____ Available data

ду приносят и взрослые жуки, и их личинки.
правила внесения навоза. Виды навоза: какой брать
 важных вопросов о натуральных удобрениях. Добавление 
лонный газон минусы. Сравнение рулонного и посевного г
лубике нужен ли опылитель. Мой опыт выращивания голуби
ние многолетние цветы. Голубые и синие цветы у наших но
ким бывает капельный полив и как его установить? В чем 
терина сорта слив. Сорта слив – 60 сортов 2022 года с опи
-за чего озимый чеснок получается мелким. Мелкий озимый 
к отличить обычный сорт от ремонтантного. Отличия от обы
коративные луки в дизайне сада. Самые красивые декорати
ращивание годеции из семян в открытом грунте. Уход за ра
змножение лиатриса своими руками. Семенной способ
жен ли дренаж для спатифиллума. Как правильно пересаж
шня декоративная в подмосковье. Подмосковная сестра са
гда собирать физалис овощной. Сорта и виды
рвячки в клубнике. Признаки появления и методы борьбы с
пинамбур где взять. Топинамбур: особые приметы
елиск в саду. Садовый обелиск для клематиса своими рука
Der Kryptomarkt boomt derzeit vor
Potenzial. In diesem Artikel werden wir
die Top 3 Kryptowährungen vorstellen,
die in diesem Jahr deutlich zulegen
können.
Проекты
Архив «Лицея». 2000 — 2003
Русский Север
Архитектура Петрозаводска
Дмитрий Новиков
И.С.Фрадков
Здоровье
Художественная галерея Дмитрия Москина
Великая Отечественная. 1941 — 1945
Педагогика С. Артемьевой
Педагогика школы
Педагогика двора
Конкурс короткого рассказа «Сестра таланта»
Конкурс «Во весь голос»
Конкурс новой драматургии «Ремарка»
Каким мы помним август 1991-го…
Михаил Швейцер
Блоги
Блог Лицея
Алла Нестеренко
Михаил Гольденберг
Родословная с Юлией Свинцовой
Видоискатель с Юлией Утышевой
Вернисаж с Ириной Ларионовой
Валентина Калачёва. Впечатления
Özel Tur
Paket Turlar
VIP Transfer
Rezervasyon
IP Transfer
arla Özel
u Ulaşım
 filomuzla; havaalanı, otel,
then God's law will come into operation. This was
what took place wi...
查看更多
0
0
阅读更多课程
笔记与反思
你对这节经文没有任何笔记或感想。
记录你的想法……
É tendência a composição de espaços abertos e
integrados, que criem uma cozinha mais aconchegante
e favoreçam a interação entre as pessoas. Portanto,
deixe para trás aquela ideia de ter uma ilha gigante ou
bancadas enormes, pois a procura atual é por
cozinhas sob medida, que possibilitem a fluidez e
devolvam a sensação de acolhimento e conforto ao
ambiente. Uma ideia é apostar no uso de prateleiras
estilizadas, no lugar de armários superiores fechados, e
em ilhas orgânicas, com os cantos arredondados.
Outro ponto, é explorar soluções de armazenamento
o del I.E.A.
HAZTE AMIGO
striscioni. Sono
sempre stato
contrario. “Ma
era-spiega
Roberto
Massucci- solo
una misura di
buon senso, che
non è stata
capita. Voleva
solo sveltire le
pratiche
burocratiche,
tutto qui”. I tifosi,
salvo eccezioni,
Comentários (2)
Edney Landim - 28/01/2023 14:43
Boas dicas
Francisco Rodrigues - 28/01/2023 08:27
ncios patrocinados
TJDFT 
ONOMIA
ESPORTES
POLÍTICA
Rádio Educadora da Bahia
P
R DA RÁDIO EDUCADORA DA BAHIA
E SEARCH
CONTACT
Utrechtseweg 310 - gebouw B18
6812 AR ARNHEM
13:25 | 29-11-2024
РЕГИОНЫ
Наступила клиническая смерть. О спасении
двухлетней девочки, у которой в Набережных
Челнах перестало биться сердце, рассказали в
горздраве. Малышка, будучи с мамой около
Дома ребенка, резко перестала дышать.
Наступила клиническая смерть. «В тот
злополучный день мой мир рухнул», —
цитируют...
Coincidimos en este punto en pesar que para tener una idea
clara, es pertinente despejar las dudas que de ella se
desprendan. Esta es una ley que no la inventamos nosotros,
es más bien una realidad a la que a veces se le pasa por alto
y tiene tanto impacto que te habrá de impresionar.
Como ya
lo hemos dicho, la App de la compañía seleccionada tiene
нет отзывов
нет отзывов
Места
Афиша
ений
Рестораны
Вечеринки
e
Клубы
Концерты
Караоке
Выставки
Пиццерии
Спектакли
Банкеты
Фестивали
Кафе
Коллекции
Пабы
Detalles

________

**Aim of the task**
Look through the entries and return every line where "Михаил" appears.

**Solution to this task**
Михаил Швейцер
Михаил Гольденберг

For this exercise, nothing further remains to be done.